• **BRIEF**:
Whenever the word "each" turns up in a line below, that line should be copied.

• **MATERIAL FOR THE TASK**:
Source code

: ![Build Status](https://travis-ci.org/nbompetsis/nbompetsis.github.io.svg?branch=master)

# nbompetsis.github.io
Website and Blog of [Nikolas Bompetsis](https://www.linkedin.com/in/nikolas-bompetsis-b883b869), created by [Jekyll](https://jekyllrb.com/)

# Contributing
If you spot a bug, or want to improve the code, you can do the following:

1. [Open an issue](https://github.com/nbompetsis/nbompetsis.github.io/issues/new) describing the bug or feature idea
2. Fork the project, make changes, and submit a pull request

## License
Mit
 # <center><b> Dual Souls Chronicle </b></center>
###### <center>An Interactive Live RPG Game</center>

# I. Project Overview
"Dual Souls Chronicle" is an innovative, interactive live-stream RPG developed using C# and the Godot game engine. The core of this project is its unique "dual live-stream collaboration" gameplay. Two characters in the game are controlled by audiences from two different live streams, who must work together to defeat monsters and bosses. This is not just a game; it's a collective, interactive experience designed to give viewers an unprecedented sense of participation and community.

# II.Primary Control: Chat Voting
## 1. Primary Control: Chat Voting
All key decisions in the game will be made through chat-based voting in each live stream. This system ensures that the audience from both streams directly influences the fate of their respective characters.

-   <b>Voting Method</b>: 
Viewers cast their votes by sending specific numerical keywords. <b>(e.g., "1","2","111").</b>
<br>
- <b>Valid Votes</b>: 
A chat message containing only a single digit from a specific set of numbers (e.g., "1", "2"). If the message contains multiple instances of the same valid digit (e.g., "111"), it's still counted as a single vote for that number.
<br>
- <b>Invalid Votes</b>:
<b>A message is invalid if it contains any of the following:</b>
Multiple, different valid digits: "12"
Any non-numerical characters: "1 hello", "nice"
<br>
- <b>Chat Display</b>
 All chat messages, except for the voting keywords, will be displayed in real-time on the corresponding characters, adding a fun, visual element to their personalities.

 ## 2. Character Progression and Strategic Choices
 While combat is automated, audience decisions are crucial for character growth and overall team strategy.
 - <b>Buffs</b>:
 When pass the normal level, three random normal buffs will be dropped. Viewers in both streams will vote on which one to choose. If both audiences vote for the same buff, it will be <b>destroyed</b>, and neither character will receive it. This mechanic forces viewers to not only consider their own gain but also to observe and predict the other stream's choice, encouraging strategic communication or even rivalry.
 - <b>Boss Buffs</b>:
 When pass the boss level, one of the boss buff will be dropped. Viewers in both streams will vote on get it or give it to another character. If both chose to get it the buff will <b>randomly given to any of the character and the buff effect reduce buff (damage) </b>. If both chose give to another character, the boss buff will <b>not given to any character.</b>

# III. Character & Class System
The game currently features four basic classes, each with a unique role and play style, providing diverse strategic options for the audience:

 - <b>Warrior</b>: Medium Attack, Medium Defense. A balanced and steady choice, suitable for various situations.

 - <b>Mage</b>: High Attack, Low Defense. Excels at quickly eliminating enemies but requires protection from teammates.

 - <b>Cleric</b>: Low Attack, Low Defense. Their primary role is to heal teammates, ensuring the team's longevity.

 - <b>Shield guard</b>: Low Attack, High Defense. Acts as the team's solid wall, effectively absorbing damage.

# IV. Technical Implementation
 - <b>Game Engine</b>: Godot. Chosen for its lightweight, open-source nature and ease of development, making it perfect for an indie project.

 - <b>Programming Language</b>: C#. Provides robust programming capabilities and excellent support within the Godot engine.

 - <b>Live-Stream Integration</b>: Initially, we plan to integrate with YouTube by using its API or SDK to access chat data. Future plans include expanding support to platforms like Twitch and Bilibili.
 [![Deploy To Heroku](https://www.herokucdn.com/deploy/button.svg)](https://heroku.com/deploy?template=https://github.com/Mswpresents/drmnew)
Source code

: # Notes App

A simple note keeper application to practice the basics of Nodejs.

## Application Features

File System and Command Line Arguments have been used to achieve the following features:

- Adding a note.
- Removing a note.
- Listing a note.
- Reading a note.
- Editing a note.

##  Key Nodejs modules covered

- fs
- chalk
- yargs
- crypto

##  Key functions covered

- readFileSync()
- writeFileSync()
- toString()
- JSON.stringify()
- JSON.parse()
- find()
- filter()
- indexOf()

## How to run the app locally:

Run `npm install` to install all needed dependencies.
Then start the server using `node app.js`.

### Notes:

• **EXERCISE RESULT**:
All key decisions in the game will be made through chat-based voting in each live stream. This system ensures that the audience from both streams directly influences the fate of their respective characters.
The game currently features four basic classes, each with a unique role and play style, providing diverse strategic options for the audience:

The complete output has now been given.